“真他妈的过瘾。”詹姆斯对着电话说。这会儿,他躺在床上,盯着天花板上的大洞。
“别说脏话。”托马斯道,“你做了什么?”
詹姆斯大致说了说他把一碗水放在他的卧室地板上,又放了一勺钾进去后的情形。
“什么?”托马斯喊道,“老天!那说不定会要了你的小命!你为什么那么做?”
“是你要我做的呀!”詹姆斯喊道。
“我没有!”托马斯也冲他喊道,“我只是问你知不知道把钾放在水里后会发生什么!我并没有让你去那么做。老天。你很可能把整栋房子都炸毁。”
“差一点就炸了。但是,如果我不亲自尝试一下,又怎么能知道会发生什么呢?”
“这是理论。”托马斯平静地说。他断断续续地唱道,“阿尔伯特说e等于mc的平方。”
“你说什么?”
“爱因斯坦的相对论。”托马斯叹息道,“老天,你该不会什么都不知道吧?”
“我知道e=mc2是什么意思。”詹姆斯喊道,“我是说,你刚才唱的是什么该死的玩意儿。”
“啊。那首歌是《爱因斯坦加油》。风景乐队唱的。我就知道你没听过。”
“我听过那首汤姆……啊不,我是说那首《太空怪谈》。大卫·鲍伊唱的。是在视频网站上听的。”詹姆斯道,“挺好听的。就是有点伤感。我喜欢别的歌。比如《星光侠》和《火星生活》。他是不是只唱关于太空的歌?”
“他只是在那个阶段喜欢创作太空歌曲。你听过《钻石犬》吗?”
“一个阶段?就跟青春期一样吗?艾莉说我有点早熟,所以我才这么暴躁。我告诉她应该多和你说说话,那样她就能知道什么才是暴躁。”
詹姆斯听到托马斯做了个深呼吸。他轻轻地打了个哆嗦,想象着汤姆少校坐在太空舱里,与地球相距遥远,就跟歌里唱的一样。詹姆斯赶在托马斯开口前说道:“你都接受过什么宇航员培训?”

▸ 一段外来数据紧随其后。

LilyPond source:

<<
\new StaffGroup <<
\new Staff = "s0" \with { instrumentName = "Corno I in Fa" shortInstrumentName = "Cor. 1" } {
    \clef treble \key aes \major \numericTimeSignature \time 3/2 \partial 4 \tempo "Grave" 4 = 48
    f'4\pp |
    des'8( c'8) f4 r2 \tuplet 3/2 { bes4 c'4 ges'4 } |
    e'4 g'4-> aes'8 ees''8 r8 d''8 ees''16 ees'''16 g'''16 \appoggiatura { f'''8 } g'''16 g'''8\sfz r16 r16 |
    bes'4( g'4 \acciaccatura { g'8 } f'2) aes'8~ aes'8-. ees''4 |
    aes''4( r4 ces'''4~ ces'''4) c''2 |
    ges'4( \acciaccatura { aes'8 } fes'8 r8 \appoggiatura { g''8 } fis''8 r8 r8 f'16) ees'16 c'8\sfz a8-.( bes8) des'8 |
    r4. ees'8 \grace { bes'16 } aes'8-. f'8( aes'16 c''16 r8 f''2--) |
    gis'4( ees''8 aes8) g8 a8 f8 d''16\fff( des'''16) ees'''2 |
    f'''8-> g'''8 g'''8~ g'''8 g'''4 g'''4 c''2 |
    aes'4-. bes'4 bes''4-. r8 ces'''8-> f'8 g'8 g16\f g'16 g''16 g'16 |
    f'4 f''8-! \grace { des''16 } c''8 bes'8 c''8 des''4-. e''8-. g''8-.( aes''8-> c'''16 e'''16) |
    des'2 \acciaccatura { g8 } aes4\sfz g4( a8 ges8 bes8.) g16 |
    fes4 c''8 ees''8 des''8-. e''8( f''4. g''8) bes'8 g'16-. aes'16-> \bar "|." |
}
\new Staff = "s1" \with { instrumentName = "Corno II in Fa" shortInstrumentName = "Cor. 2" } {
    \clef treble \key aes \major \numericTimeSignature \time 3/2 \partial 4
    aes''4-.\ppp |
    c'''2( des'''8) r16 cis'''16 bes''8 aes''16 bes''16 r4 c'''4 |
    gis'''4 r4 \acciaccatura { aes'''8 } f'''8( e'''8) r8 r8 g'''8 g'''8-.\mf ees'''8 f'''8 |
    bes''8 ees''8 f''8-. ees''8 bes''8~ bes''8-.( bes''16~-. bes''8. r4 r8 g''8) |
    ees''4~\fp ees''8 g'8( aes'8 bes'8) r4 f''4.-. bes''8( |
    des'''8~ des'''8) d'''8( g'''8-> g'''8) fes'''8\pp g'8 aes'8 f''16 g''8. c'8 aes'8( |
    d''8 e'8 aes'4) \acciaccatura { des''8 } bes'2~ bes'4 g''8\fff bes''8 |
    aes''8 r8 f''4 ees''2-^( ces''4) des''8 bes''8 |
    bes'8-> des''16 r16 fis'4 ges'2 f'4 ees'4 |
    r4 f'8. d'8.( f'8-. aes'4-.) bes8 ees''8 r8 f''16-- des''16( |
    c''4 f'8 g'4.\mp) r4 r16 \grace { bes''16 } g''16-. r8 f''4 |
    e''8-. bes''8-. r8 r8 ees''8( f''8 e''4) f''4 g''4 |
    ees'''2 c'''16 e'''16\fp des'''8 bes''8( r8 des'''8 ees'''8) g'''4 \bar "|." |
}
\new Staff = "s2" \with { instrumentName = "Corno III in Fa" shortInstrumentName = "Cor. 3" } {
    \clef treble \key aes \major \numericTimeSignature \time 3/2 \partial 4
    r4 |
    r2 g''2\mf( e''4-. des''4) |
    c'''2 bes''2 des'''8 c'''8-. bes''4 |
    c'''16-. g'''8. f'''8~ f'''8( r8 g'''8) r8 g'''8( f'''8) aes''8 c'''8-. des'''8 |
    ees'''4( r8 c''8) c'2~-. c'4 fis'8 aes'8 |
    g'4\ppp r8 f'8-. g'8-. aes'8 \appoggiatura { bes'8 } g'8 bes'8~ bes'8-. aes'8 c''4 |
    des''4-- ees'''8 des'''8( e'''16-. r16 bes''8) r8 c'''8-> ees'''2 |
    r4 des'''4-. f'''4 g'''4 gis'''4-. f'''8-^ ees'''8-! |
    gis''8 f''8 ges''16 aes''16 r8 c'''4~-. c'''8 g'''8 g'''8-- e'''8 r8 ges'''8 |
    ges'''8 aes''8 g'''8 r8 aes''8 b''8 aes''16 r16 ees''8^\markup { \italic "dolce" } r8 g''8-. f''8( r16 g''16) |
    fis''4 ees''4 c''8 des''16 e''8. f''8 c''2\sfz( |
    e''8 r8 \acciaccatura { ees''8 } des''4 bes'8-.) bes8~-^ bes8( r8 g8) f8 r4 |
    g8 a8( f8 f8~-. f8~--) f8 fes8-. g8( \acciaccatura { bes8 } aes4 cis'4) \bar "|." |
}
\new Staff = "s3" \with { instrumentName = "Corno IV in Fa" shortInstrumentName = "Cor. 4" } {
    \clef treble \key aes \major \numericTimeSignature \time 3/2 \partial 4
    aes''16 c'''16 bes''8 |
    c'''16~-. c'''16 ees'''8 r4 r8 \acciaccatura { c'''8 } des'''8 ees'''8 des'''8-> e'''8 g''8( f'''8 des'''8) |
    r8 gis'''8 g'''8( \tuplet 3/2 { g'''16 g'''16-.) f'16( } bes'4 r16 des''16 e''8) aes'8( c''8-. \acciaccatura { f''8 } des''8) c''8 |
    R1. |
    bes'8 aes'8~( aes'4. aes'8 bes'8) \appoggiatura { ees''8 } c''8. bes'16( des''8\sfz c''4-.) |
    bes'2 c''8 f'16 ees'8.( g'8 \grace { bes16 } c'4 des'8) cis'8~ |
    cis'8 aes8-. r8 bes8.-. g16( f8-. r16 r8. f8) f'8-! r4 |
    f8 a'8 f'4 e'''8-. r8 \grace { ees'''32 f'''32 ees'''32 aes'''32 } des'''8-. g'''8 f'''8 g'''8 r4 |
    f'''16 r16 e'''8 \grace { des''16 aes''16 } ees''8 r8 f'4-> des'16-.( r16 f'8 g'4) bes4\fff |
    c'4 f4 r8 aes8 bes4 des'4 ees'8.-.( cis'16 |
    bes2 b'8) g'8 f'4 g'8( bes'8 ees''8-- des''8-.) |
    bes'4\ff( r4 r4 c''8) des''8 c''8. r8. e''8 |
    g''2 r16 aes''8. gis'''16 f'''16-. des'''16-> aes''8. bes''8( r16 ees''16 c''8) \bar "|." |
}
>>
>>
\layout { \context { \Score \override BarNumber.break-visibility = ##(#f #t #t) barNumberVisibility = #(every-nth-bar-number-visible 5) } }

托马斯停顿片刻,说:“我去过俄罗斯一个叫星城的地方。”
“你上没上过呕吐彗星?”詹姆斯问。
“我早料到你想知道这个。”托马斯啧啧两声,“真搞不懂你们小男孩都在想什么。”
“有人知道用俄语怎么说‘去你妈的,没可能?’吗?”托马斯说道。
“用不着说俄语。”一个大块头男人说道,他留着光头和浓密的大胡子,满眼都是笑意,“我的英语还不赖。不管可不可能,你都得去火星。”

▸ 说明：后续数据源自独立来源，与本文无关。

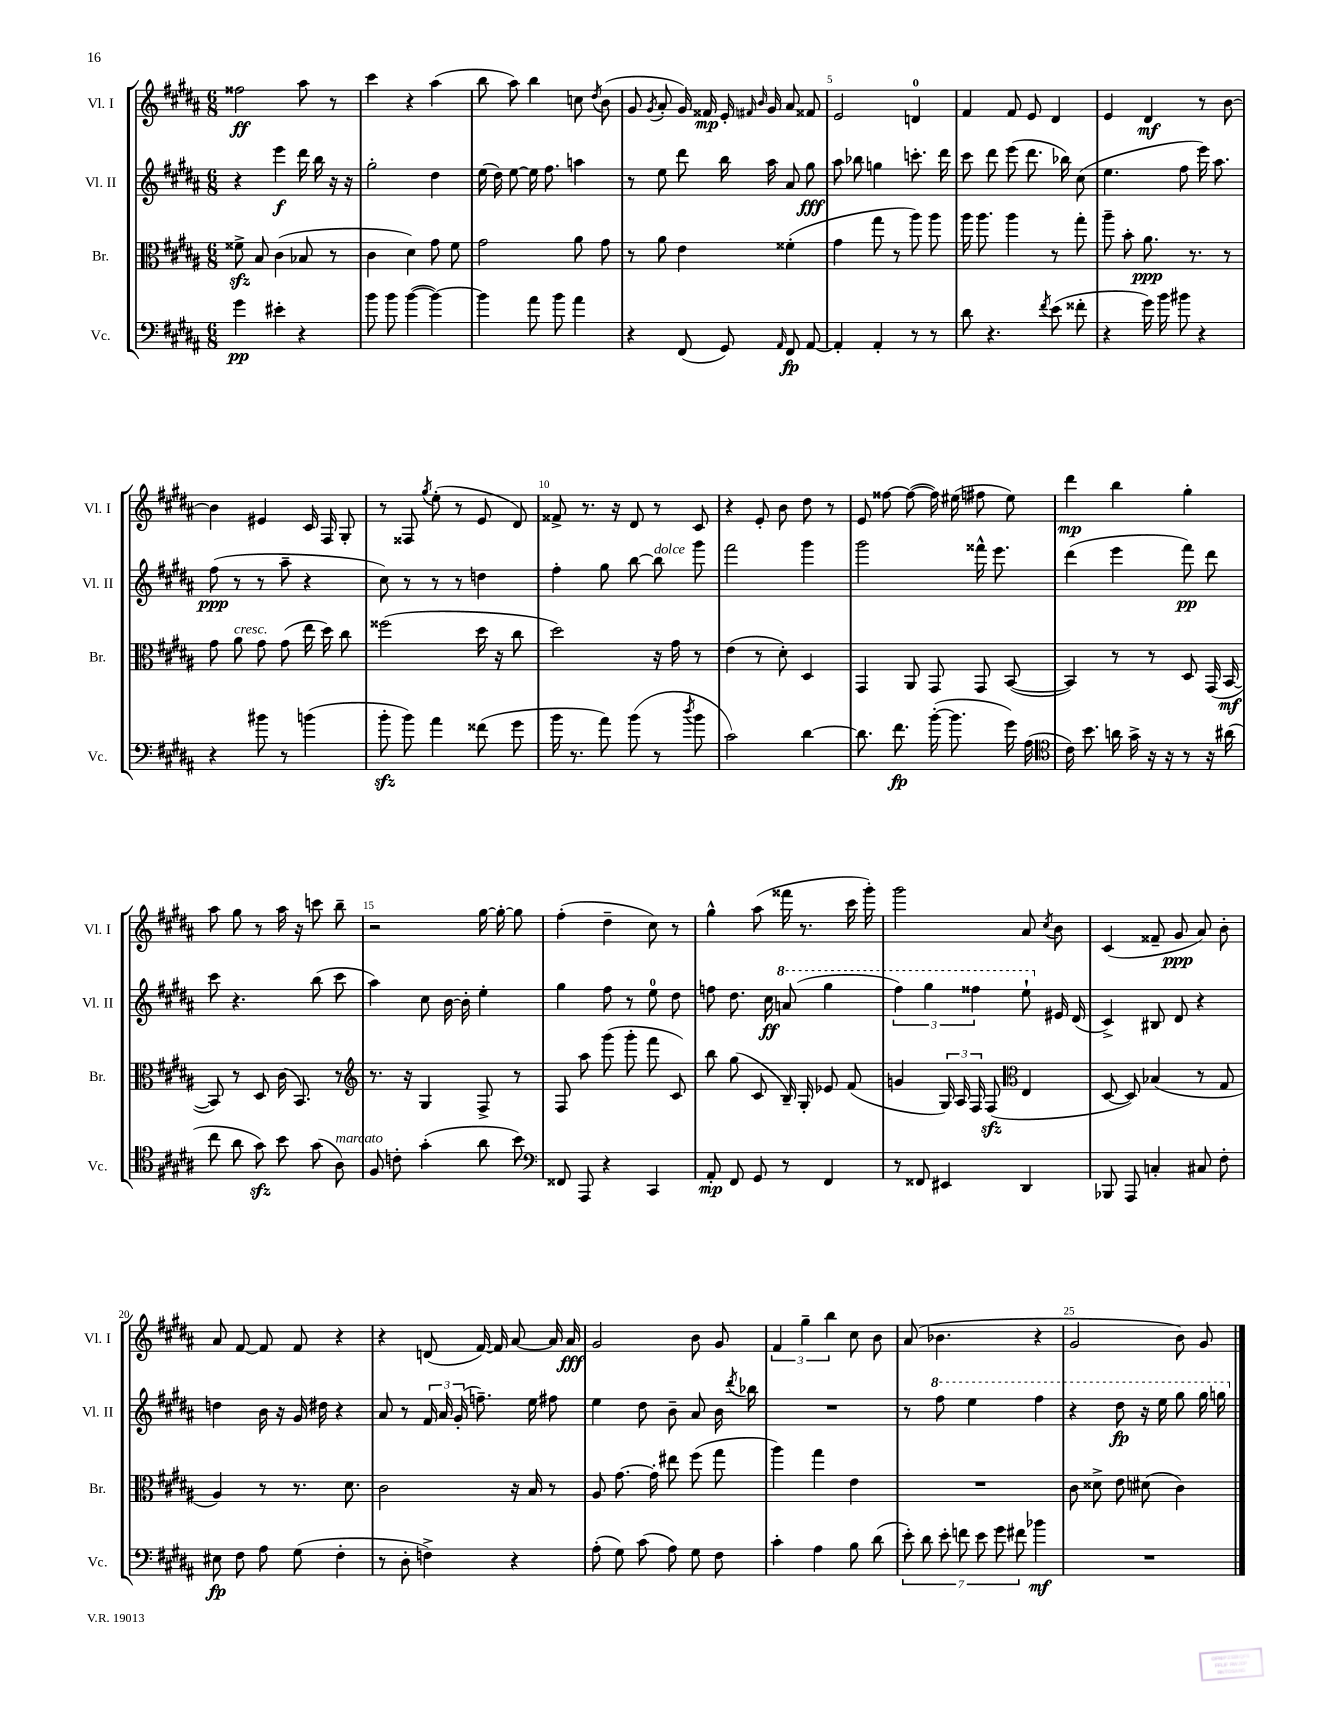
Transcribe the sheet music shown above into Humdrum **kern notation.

**kern	**kern	**kern	**kern
*staff4	*staff3	*staff2	*staff1
*clefF4	*clefC3	*clefG2	*clefG2
*k[f#c#g#d#a#]	*k[f#c#g#d#a#]	*k[f#c#g#d#a#]	*k[f#c#g#d#a#]
*M6/8	*M6/8	*M6/8	*M6/8
4g#\	8f##^\	4r	2ff##\
.	8B/	.	.
4e#'\	(4c#\	4eee\	.
4r	8B-/	16ddd#\	8aa#\
.	.	16bb\	.
.	8r	16r	8r
.	.	16r	.
=	=	=	=
8b\	4c#\	2gg#'\	4ccc#\
8b\	.	.	.
([4b\	4d#\)	.	4r
4b\_)	8g#\	4dd#\	(4aa#\
.	8f#\	.	.
=	=	=	=
4b\]	2g#\	(16ee\	8bb\
.	.	16dd#\)	.
.	.	[8ee\	8aa#\)
8a#\	.	16ee\]	4bb\
.	.	8.ff#\	.
8b\	.	.	.
4a#\	8a#\	4aa\	8cc\
.	.	.	8qdd#/
.	8g#\	.	(8b\
=	=	=	=
4r	8r	8r	8g#/
.	.	.	8qg#/
.	8a#\	8ee\	8a#'/
(8FF#/	4e\	8ddd#\	16g#/)
.	.	.	16f##/
8GG#/)	.	16bb\	16e'/
.	.	.	16qqf#/
.	.	.	16qqb/
.	.	16aa#\	16g#/
16qqAA#/	.	.	.
8FF#/	(4f##'\	8a#/	8a#/
[8AA#/	.	8gg#\	8f##/
=	=	=	=
4AA#'/]	4g#\	8aa#\	2e/
.	.	8bb-\	.
4AA#'/	8gg#\	4gg\	.
.	8r	.	.
8r	8aa#\)	8.ccc'\	4d/
8r	8aa#\	.	.
.	.	16ddd#\	.
=	=	=	=
8d#\	16aa#\	8ccc#\	4f#/
.	8.aa#\	.	.
4.r	.	8ddd#\	.
.	4aa#\	(8eee\	8f#/
.	.	8.ddd#\	8e/
8qf#/	.	.	.
(8e\	8r	.	4d#/
.	.	16bb-\)	.
8f##'\	8gg#'\	(8cc#\	.
=	=	=	=
4r	8aa#~\	4.ee\	4e/
.	8b'\	.	.
16g#\)	8.a#\	.	4d#/
16b\	.	.	.
8b#\	.	8ff#\	.
.	8.r	.	.
4r	.	16eee\)	8r
.	.	8.aa#\	.
.	8r	.	[8b\
=	=	=	=
4r	8g#\	(8ff#\	4b\]
.	8a#\	8r	.
8b#\	8g#\	8r	4e#/
8r	(8g#\	8aa#~\	.
(4b\	16ee\	4r	16c#/
.	16dd#\)	.	16F#/
.	8cc#\	.	8G#'/
=	=	=	=
8b'\	(2ff##\	8cc#\)	8r
8b\)	.	8r	8F##/
.	.	.	8qgg#/
4a#\	.	8r	(8ee'\
.	.	8r	8r
(8f##\	16dd#\	4dd\	8e/
.	16r	.	.
8g#\	8cc#\	.	8d#/)
=	=	=	=
16b\	2dd#\)	4ff#'\	8f##^/
8.r	.	.	.
.	.	.	8.r
8a#\)	.	8gg#\	.
.	.	.	16r
(8b\	.	[8bb\	8d#/
8r	16r	8bb\]	8r
.	16g#\	.	.
8qdd#/	.	.	.
8b\	8r	8ggg#\	8c#/
=	=	=	=
2c#\)	(4e\	2fff#\	4r
.	8r	.	8e'/
.	8d#'\)	.	8b\
[4d#\	4D#/	4ggg#\	8dd#\
.	.	.	8r
=	=	=	=
8.d#\]	4GG#/	2ggg#\	8e/
.	.	.	[8ff##\
8.f#\	.	.	.
.	8AA#/	.	(8ff##\_
([16b'\	8GG#/	.	16ff##\])
8.b\]	.	.	(16ee#\
.	8GG#/	16fff##^^\	8ff#\
.	.	8.eee\	.
16g#\)	([8BB/	.	8ee#\)
(16A#\	.	.	.
=	=	=	=
*clefC4	*	*	*
16c#\)	4BB/])	(4ddd#\	4ddd#\
8.b\	.	.	.
16a\	8r	4eee\	4bb\
16g#^\	.	.	.
16r	8r	.	.
16r	.	.	.
8r	8D#/	8fff#\)	4gg#'\
16r	(16GG#/	8ddd#\	.
(16a#\	[16BB/	.	.
=	=	=	=
8cc#\	8BB/])	8ccc#\	8aa#\
8a#\	8r	4.r	8gg#\
8g#\)	8D#/	.	8r
8b\	(16c#\	.	16aa#\
.	8.BB/)	.	16r
(8g#\	.	(8bb\	8ccc\
8A#\)	8r	8ccc#\	8bb~\
=	=	=	=
*	*clefG2	*	*
8F#/	8.r	4aa#\)	2r
8c'\	.	.	.
.	16r	.	.
(4g#'\	4G#/	8cc#\	.
.	.	[16b\	.
.	.	16b'\]	.
8a#\	8F#^/	4ee'\	[16gg#\
.	.	.	16gg#'\_
8b\)	8r	.	8gg#\]
=	=	=	=
*clefF4	*	*	*
8FF##/	8F#/	4gg#\	(4ff#'\
8AAA#/	8aa#\	.	.
4r	(8ggg#\	8ff#\	4dd#~\
.	8ggg#'\	8r	.
4CC#/	8fff#\	8ee\	8cc#\)
.	8c#/)	8dd#\	8r
=	=	=	=
8AA#'/	8bb\	8ff\	4gg#^^\
8FF#/	(8gg#\	8.dd#\	.
8GG#/	8c#/	.	(8aa#\
.	.	16cc#\	.
8r	16B~/)	(8aa/	16fff##\
.	16G#'/	.	8.r
4FF#/	8e-/	4ggg#\	.
.	(8f#/	.	16ccc#\
.	.	.	16ggg#'\)
=	=	=	=
8r	4g/	6fff#\)	2ggg#\
8FF##/	.	.	.
.	.	6ggg#\	.
4EE#/	24G#/)	.	.
.	24A#/	.	.
.	24F#/	6fff##\	.
.	(8F#/	.	.
*	*clefC3	*	*
4DD#/	4E/	8eee`\	8a#/
.	.	.	8qcc#/
.	.	16e#/	8b\
.	.	(16d#/	.
=	=	=	=
8BBB-/	[8D#/	4c#^/)	(4c#/
8AAA#/	8D#/])	.	.
4C'/	(4B-/	8B#/	8f##~/
.	.	8d#/	8g#/
8C#/	8r	4r	8a#/)
8F#'\	8G#/	.	8b'\
=	=	=	=
8E#\	4A#/)	4dd\	8a#/
8F#\	.	.	[8f#/
8A#\	8r	16b\	8f#/]
.	.	16r	.
(8G#\	8.r	16g#/	8f#/
.	.	16dd#\	.
4F#'\	.	4r	4r
.	8.d#\	.	.
=	=	=	=
8r	2c#\	8a#/	4r
8D#'\	.	8r	.
4F^\)	.	24f#/	(8d/
.	.	24a#/	.
.	.	(24g#'/	.
.	.	8.ff~\)	[16f#/)
.	.	.	16f#/]
4r	16r	.	[8a#/
.	16B/	16ee\	.
.	8r	8ff#\	16a#/]
.	.	.	16a#/
=	=	=	=
(8A#'\	8A#/	4ee\	2g#/
8G#\)	[8.g#\	.	.
(8c#\	.	8dd#\	.
.	16g#'\]	.	.
8A#\)	8ee#\	8b~\	.
8G#\	(8ff#\	8a#/	8b\
8F#\	8gg#\	16b\	8g#/
.	.	8qddd#/	.
.	.	16bb-\	.
=	=	=	=
4c#'\	4aa#\)	2.r	6f#/
.	.	.	6gg#~\
4A#\	4gg#\	.	.
.	.	.	6bb\
8B\	4e\	.	8cc#\
(8d#\	.	.	8b\
=	=	=	=
14e'\)	2.r	8r	(8a#/
14d#\	.	.	.
.	.	8fff#\	4.b-\
14e'\	.	.	.
14f\	.	.	.
.	.	4eee\	.
14e\	.	.	.
14g#\	.	.	.
14f#\	.	.	.
4b-\	.	4fff#\	4r
=	=	=	=
2.r	8c#\	4r	2g#/
.	8d##^\	.	.
.	8e\	8ddd#\	.
.	(8d#\	16r	.
.	.	16eee\	.
.	4c#\)	8ggg#\	8b\)
.	.	16ggg#\	8g#/
.	.	16ggg\	.
==	==	==	==
*-	*-	*-	*-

大块头男人叫谢尔盖,不过他喜欢别人叫他猫鼬,因为从前有个受训的宇航员告诉他,他长得很像英国保险公司的电视广告里的人物,而在托马斯看来,这些广告这么受欢迎,就是西方文明走下坡路的促成因素之一。猫鼬详细介绍了那天早晨将在莫斯科附近的星城进行的失重训练。托马斯在未来六个月都将待在那里,为进行历史性的火星之旅做准备。当然了,去火星的前提是他能全须全尾地熬过整个培训期。